Rumors are swirling that U.S. Supreme Court Justice Anthony Kennedy, the judge whose swing vote has preserved detente between the court’s left and right for a generation, may announce his retirement in the next year.
The mere idea that Kennedy’s seat could get filled by President Donald Trump and the Republican Senate has sent many on the left into a tailspin. In the 29 years Kennedy has served on the court, he has authored opinions or cast tiebreaking votes in cases that preserved a constitutional right to abortion, recognized social and sexual liberties for gays and lesbians, granted habeas corpus protections to Guantanamo Bay prisoners, and more.
To many liberals, Kennedy’s replacement with a strict originalist like Justice Neil Gorsuch would feel downright apocalyptic. Indeed, Sen. Orrin Hatch, R-Utah, told reporters in April that the battle to replace Kennedy will be “Armageddon.”
Liberals aren’t the only ones who get anxious over Supreme Court appointments, of course. When it seemed Antonin Scalia’s seat would go to Merrick Garland, which would have created a more liberal majority on the court, the Republican-led Senate refused to give Garland any hearings or votes for an unprecedented 293 days — until Obama was no longer president — a maneuver that led to bitter resentment and set a worrisome precedent for future vacancies. Meanwhile, some liberals are so worried about the health of Justice Ruth Bader Ginsburg, who is 84, that they’re sending her kale recipes. Things are clearly out of hand.
This level of speculation, fear and suspense over when any single public official retires is a sign that the stakes of Supreme Court appointments are simply too high. To lower the stakes — and attending dysfunction — of each court appointment, both parties would do well to consider a scheme put forward by two Northwestern University law professors.
In a 2006 paper for the Harvard Law Review, Steven Calabresi and James Lindgren proposed that Supreme Court justices should serve 18-year terms, with a new judge appointed every two years. Each president would in effect get to nominate two justices for every term in office, and the Senate would agree to promptly consider them on a regular schedule.
The sitting court would be composed of the nine most recent appointees. More-senior judges would continue receiving full pay and would sit as judges on lower federal appellate courts — or on the Supreme Court to fill a vacancy or a recusal. The plan has the advantage of potentially being achievable by statute, rather than requiring a constitutional amendment.
Of course, a justice might unexpectedly die, retire, resign or be impeached. But for the most part, Supreme Court appointments would become more routine. The public, the press and Congress would know what to expect and when.
With a new justice always around the corner and a built-in limit to the length of any one person’s influence, the Senate could more easily accept an opposing president’s nomination, breaking the tit-for-tat cycle of congressional partisanship that stalled the appointment of Garland.

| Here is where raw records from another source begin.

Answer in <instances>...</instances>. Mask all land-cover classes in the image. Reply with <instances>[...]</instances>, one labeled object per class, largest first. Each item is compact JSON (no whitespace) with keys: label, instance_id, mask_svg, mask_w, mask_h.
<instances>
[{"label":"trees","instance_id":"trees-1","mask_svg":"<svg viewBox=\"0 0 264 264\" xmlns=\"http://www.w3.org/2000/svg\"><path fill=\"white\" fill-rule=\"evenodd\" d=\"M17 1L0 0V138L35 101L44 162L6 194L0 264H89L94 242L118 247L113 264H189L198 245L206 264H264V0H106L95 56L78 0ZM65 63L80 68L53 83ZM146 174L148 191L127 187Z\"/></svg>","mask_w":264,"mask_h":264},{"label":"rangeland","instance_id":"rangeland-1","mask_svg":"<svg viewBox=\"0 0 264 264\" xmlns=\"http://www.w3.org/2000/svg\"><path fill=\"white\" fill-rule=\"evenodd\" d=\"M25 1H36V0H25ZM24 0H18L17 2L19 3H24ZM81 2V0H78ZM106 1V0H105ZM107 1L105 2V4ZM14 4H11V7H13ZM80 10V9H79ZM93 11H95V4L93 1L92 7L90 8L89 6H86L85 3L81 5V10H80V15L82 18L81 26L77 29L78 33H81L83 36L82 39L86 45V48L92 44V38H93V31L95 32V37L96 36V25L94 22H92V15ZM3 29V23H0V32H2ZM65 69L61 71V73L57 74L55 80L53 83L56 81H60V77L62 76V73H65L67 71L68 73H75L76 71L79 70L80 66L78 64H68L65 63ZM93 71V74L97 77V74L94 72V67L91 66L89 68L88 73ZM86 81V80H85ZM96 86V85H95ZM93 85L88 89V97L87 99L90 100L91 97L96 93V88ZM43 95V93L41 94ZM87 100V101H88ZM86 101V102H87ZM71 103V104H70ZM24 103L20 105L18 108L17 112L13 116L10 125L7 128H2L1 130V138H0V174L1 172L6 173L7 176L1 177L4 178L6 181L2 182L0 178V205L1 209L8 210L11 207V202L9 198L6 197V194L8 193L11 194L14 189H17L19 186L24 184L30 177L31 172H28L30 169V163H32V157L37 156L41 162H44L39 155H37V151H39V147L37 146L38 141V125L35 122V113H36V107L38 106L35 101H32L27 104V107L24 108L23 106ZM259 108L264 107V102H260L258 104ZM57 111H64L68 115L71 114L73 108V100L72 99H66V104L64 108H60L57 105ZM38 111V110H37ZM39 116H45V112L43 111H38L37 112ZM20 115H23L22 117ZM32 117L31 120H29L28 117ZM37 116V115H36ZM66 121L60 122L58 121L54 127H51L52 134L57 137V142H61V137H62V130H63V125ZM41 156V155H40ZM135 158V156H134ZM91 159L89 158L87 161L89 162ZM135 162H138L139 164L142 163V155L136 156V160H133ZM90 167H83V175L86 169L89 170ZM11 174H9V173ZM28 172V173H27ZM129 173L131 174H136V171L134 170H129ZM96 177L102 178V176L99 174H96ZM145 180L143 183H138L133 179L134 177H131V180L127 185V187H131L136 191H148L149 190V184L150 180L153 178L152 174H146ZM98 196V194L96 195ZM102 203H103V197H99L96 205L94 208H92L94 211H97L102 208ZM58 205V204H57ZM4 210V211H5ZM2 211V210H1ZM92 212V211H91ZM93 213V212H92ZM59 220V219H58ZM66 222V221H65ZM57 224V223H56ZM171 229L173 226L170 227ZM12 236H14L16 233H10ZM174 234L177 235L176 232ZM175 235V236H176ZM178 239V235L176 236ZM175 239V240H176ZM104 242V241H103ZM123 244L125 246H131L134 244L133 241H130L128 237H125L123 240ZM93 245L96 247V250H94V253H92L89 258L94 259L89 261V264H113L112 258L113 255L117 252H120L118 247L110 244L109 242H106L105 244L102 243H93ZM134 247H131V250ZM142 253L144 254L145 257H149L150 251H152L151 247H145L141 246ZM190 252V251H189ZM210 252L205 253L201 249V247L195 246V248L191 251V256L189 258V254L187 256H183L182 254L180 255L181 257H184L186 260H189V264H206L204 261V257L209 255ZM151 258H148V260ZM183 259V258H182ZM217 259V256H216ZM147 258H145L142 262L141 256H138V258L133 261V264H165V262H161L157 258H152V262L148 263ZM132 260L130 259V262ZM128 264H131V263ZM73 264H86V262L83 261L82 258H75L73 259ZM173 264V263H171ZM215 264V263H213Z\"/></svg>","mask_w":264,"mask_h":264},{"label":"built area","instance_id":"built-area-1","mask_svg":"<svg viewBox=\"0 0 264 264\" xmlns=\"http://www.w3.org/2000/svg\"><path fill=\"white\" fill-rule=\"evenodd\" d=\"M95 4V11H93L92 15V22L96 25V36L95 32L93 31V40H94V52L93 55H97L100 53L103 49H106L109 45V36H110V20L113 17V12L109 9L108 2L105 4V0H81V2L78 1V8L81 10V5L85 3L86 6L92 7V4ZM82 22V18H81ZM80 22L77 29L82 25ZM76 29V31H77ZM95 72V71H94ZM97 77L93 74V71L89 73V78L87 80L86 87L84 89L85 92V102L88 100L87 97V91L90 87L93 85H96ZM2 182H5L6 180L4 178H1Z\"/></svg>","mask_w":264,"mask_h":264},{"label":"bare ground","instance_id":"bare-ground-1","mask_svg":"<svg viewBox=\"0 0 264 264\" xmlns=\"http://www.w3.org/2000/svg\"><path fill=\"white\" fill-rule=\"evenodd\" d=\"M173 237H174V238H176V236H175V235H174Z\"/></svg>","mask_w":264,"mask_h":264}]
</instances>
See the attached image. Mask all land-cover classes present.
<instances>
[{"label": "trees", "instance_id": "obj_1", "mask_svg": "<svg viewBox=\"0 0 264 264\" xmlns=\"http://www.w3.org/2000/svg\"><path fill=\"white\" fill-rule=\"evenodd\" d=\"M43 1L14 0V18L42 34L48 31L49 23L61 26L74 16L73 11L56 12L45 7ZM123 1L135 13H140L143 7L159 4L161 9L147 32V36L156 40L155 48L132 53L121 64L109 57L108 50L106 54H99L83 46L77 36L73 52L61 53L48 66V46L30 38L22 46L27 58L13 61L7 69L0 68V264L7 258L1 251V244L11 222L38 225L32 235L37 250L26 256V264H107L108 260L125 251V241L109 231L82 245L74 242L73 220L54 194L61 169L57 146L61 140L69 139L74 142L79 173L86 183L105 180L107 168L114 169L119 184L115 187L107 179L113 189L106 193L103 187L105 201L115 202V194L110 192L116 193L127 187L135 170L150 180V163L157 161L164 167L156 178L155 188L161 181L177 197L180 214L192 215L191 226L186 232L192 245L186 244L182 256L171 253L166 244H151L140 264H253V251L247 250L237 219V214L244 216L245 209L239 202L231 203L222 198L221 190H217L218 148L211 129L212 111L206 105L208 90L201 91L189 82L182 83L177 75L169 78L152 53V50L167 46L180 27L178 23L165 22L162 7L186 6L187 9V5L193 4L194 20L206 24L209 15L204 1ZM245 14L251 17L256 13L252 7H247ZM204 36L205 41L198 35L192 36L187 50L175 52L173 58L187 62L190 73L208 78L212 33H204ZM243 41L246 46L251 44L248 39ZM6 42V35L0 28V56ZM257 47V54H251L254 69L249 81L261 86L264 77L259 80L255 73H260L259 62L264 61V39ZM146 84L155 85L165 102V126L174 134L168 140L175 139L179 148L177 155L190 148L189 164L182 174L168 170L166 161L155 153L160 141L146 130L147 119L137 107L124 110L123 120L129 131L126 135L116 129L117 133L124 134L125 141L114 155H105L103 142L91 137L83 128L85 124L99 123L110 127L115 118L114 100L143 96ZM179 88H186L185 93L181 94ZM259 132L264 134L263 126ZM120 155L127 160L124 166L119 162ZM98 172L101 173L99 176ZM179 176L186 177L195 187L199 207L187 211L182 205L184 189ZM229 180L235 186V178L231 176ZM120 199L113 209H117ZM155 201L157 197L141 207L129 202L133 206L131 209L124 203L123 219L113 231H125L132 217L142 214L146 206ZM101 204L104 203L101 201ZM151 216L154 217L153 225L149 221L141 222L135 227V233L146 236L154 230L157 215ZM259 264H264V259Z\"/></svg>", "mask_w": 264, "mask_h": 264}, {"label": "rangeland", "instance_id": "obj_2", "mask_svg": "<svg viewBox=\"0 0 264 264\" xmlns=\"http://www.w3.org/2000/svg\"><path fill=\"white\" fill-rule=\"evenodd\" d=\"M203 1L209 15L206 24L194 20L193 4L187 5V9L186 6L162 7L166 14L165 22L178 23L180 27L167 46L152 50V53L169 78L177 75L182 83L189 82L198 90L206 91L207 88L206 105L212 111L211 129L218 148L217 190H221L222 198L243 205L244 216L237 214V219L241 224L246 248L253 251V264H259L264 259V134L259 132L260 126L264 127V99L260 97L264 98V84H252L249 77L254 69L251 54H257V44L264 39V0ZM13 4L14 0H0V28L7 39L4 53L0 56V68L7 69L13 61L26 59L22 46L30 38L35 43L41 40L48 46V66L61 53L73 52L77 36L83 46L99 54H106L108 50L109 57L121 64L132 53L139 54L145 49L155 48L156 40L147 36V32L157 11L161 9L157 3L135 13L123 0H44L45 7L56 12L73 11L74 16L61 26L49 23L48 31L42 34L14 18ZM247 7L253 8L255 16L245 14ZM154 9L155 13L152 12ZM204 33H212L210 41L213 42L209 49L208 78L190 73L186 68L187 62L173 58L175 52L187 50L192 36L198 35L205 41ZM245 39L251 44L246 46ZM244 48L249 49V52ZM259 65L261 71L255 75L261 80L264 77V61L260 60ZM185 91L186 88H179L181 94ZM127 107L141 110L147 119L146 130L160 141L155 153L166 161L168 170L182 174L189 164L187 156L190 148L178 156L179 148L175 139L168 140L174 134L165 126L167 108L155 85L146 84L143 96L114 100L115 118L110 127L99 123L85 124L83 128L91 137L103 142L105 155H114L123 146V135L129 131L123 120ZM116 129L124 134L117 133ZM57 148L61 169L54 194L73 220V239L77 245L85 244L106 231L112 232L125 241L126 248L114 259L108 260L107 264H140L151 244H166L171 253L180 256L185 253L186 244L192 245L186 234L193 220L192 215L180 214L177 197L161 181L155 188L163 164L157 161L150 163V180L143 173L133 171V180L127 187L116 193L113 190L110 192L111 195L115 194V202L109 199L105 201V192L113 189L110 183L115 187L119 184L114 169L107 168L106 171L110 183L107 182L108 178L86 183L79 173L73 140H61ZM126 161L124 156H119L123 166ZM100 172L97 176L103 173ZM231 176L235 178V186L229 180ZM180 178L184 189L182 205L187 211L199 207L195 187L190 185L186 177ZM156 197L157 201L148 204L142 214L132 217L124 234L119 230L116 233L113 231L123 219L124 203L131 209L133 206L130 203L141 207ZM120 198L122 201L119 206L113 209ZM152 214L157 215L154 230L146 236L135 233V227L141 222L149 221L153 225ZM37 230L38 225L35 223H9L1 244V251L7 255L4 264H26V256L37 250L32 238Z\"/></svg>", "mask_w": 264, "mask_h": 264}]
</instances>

Such a system would also eliminate the “tyranny of the young,” whereby presidents seek to appoint the youngest possible justices in a calculated effort to further their legacies for the greatest number of decades. Brilliant, innovative judges wouldn’t be sidestepped for being too old. The frequency of appointments might allow presidents to experiment a little, perhaps by appointing a trial judge or a politician. It might also encourage minority parties and interest groups to limit their cries of impending doom.
The benefits of life tenure for judges are clear. By eliminating the ability of political actors to remove judges, the Constitution frees judges to make decisions based on their honest understanding of law, rather than to protect their positions by pleasing a political patron.
But life expectancy today is a full 30 years greater than it was in 1789. In the country’s first 200 years, the average Supreme Court justice served for 15 years. Kennedy is creeping up on 30; Gorsuch, fit and 49, could serve for the next 35 years or more.
That’s a very long time for an unelected official to exercise such vast public authority.
Ben Feuer is chairman of the California Appellate Law Group. He wrote this article for the Los Angeles Times.